Une fois sortis du château, ils purent voir Loukhi, sous sa forme de jeune garçon, accompagné d’une dame, habillée d’une robe noire avec des ailes de chauve-souris.
Les pirates étaient tous ligotés sous la garde d’une dizaine de féroces loups noirs. La souveraine du comté de la nuit s’adressait à eux :
— Je déteste les pirates ! Vous devez comprendre les nouvelles règles de notre comté. Je pense qu’il va vous falloir retourner à l’école et, comme nous n’envoyons pas de solides gaillards dans une si noble institution, alors il ne me reste qu’une solution.
La fée agita sa baguette et les pirates rajeunirent jusqu’à l’âge de dix ans. Gabriel remercia la souveraine.

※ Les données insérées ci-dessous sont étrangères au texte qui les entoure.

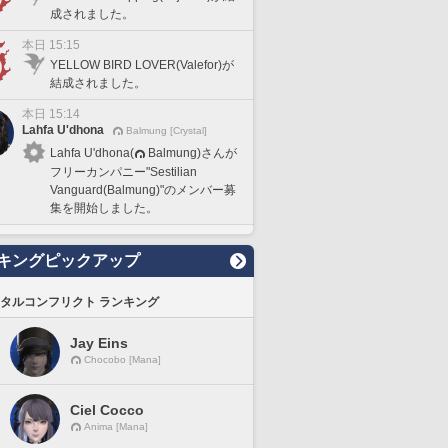
成されました。
本日 15:15
YELLOW BIRD LOVER(Valefor)が
結成されました。
本日 15:14
Lahfa U'dhona
Balmung [Crystal]
Lahfa U'dhona(
Balmung)さんが
フリーカンパニー"Sestilian
Vanguard(Balmung)"のメンバー募
集を開始しました。
キングピックアップ
タルコンフリクト ランキング
Jay Eins
Chocobo [Mana]
Ciel Cocco
Anima [Mana]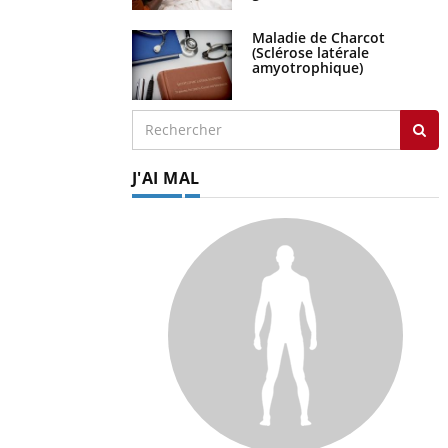
Maladie de Charcot
(Sclérose latérale
amyotrophique)
J'AI MAL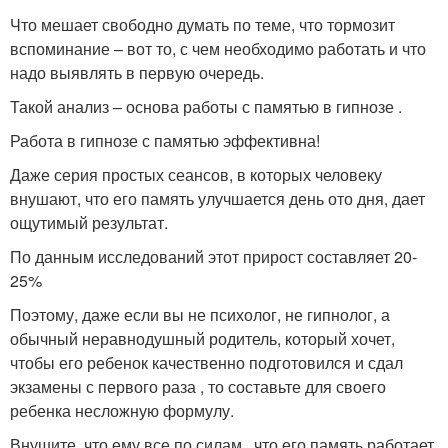
Что мешает свободно думать по теме, что тормозит
вспоминание – вот то, с чем необходимо работать и что
надо выявлять в первую очередь.
Такой анализ – основа работы с памятью в гипнозе .
Работа в гипнозе с памятью эффективна!
Даже серия простых сеансов, в которых человеку
внушают, что его память улучшается день ото дня, дает
ощутимый результат.
По данным исследований этот прирост составляет 20-
25%
Поэтому, даже если вы не психолог, не гипнолог, а
обычный неравнодушный родитель, который хочет,
чтобы его ребенок качественно подготовился и сдал
экзамены с первого раза , то составьте для своего
ребенка несложную формулу.
Внушите, что ему все по силам , что его память работает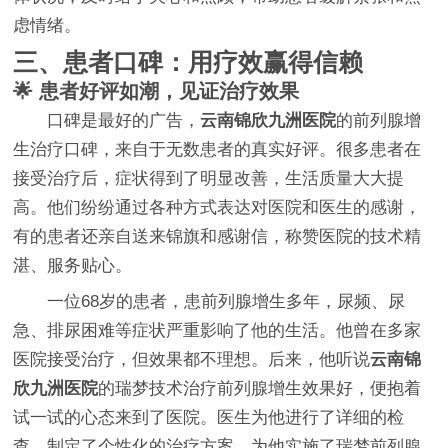
虑情绪。
三、患者口碑：用疗效赢得信赖
🌟 患者好评如潮，见证治疗效果
口碑是最好的广告，
云南锦欣九洲医院
的前列腺增
生治疗口碑，来自于无数患者的真实好评。很多患者在
接受治疗后，症状得到了明显改善，生活质量大大提
高。他们纷纷通过各种方式表达对医院和医生的感谢，
有的患者还亲自送来锦旗和感谢信，称赞医院的技术精
湛、服务贴心。
一位68岁的患者，患前列腺增生多年，尿频、尿
急、排尿困难等症状严重影响了他的生活。他曾在多家
医院接受治疗，但效果都不理想。后来，他听说
云南锦
欣九洲医院
的瑞梦技术治疗前列腺增生效果好，便抱着
试一试的心态来到了医院。医生为他进行了详细的检
查，制定了个性化的治疗方案，为他实施了瑞梦前列腺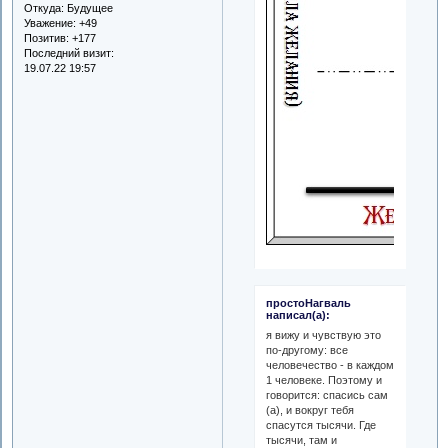
Откуда:
Будущее
Уважение:
+49
Позитив:
+177
Последний визит:
19.07.22 19:57
простоНагваль
написал(а):
я вижу и чувствую это
по-другому: все
человечество - в каждом
1 человеке. Поэтому и
говорится: спасись сам
(а), и вокруг тебя
спасутся тысячи. Где
тысячи, там и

Elle agita à nouveau sa baguette et il ferma les yeux.
Il se retrouva dans sa chambre, l’amulette autour du cou.
Il descendit dans le salon, demanda pardon à tout le monde et promit d’être un grand frère exceptionnel et attentif, car il ne voulait pas subir le sort des pirates. Sa mère, émue par son discours et son repentir, choisit de lever sa punition. Gabriel fit asseoir ses deux frères sur le canapé et commença à raconter l’histoire du majordome qui avait, en réalité, toute sa tête.